Koster merasa bangga dan berterima kasih kepada para pendahulu yang telah mencetuskan PKB. Pun, sampai saat ini
Pesta Kesenian Bali tetap bisa dilaksanakan. Itu semua tak lepas dari peran para pencipta seni, praktisi seni, penari, penabuh, dan seniman lainnya. Kemudian peran partisipan, fasilitator, pensupport pelaksanaan PKB dan sebagainya. Tak kalah pentingnya adalah peran penonton. Tanpa penonton, bisa dibayangkan seperti apa kondisi panggung-panggung PKB.
Empat hal itu terus ada, sehingga PKB tetap eksis sampai kini.
“PKB selalu bergairah, dipadati penonton. Artinya, yang mencipta karya, yang menari, menabuh, yang mensuport, dan yang menonton tetap ada,” ujarnya sembari menyebut dirinya selalu melakukan observasi pada setiap event PKB, sehingga ke depan bisa diperbaiki.
Ia pun berkomimen untuk meningkatkan anggaran PKB pada tahun 2026 mendatang. Sebab, berdasarkan laporan Panitia PKB yang Kadis Kebudayaan Bali Prof. Arya Sugiarta, ada beberapa daerah yang tidak bisa mengikuti semua materi PKB karena terbentur anggaran, seperti Kabupaten Jembrana, Buleleng, dan Karangasem.
Ke depan menurut Koster hal itu harus dievaluasi dan Pemprov mesti mensupport anggaran lebih besar ke daerah itu agar bisa mengikuti semua materi.
Tegas Koster, komitmen besar pada pelestarian dan pengembangan seni budaya mesti dilakukan. Sebab, tanpa budaya, aspek kehidupan yang lain bisa merosot, termasuk aspek ekonomi. Ekonomi kreatif muncul dan bergairah karena budaya. “Jadi, jangan pelit urusan budaya, ” ujarnya.
Koster menilai, konten PKB dinilai sudah bagus, mempresentasikan tema. Demikian halnya keterlibatan unsur kelembagan dan personal yang ikut PKB juga meningkat.
Ekosistem PKB juga diharapkan mesti bagus. Keamanan, dan kenyamanan, menjadi atensi. Termasuk arus lalin menuju tempat pelaksaan PKB agar tak sampai macet.
Tal itu saja. Soal kuliner PKB juga menjadi atensi Gubernur Koster.
Ia mengharapkan agar kuliner PKB dijamin sehat. Karena itu perlu melakukan pengecekan melibatkan Badan POMl.
Koster juga menekankan pentingnya menjaga kebersihan lingkungan dari sampah.
Dipastikan agar semua pihak tak menggunakan plastik sekali pakai. Sampah yang dihasilkan mesti dikelola dengan baik agar areal PKB tetap bersih dan indah. Apalagi sudah dicanangkan gerakan Bali bersih sampah.

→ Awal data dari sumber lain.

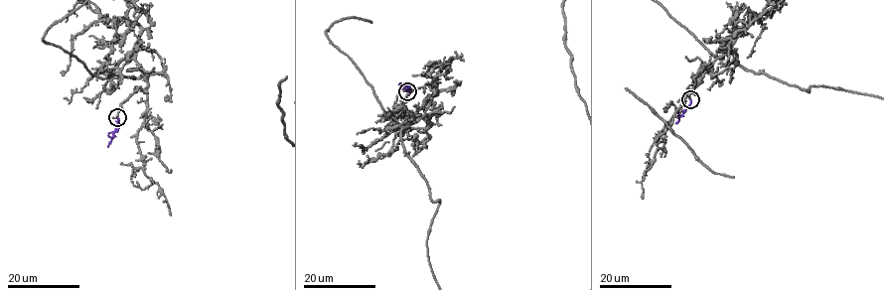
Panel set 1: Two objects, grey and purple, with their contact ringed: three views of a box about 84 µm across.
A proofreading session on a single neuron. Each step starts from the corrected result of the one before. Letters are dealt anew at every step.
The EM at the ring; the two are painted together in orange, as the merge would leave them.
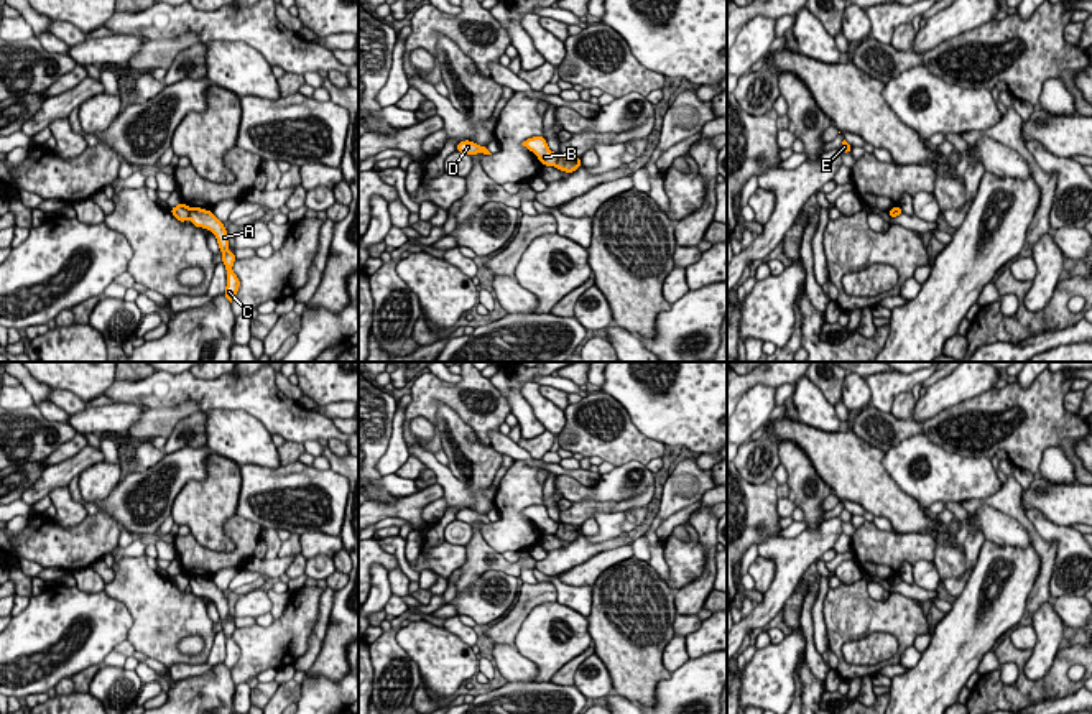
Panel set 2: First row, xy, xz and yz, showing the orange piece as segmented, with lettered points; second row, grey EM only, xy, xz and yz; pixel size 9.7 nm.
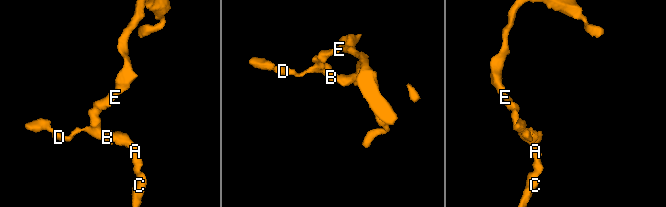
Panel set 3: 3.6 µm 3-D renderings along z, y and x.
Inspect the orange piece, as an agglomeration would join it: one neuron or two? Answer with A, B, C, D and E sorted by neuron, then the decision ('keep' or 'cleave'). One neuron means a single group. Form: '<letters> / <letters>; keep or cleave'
A C / B D E; cleave

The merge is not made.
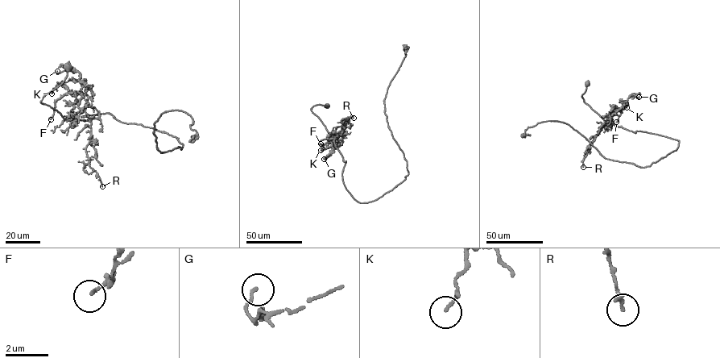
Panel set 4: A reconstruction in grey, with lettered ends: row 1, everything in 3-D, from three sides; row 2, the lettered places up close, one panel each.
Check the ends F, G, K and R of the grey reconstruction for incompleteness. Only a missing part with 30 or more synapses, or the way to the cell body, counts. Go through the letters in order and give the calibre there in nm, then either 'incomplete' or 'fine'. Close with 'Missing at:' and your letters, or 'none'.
F: 130 nm | fine
G: 140 nm | fine
K: 120 nm | fine
R: 190 nm | fine
Missing at: none

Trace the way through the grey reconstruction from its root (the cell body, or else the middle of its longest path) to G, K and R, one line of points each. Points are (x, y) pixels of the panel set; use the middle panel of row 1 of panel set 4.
G: (326, 105), (315, 105), (311, 110), (333, 138), (342, 135), (343, 138), (339, 146), (324, 159)
K: (326, 105), (315, 105), (311, 110), (333, 138), (342, 135), (343, 138), (335, 139), (331, 146), (320, 150)
R: (326, 105), (315, 105), (311, 110), (333, 138), (341, 135), (345, 128), (343, 120), (353, 118)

Di sisi lain , Koster juga berharap pemberitaan PKB lebih lengkap dengan menampilkan seluruh rangkaian kegiatan bekerjasama dengan media massa, baik cetak, elektronik maupun media online. Humas perlu bekerja sama dengan grup media untuk menampilkan seluruh rangkaian materi di PKB.
Seniman daerah yang memang harus menginap di Denpasar untuk tampil di PKB mesti juga diatensi.
“Urus seniman daerah dengan baik, terkait kelayakan akomodasi dan konsumsinya, ” harap Gubernur Koster.
Kemudian para pengunjung PKB diharapkan berpakaian yang rapi. Tidak berpakaian yang tawah-tawah, karena PKB gelaran budaya.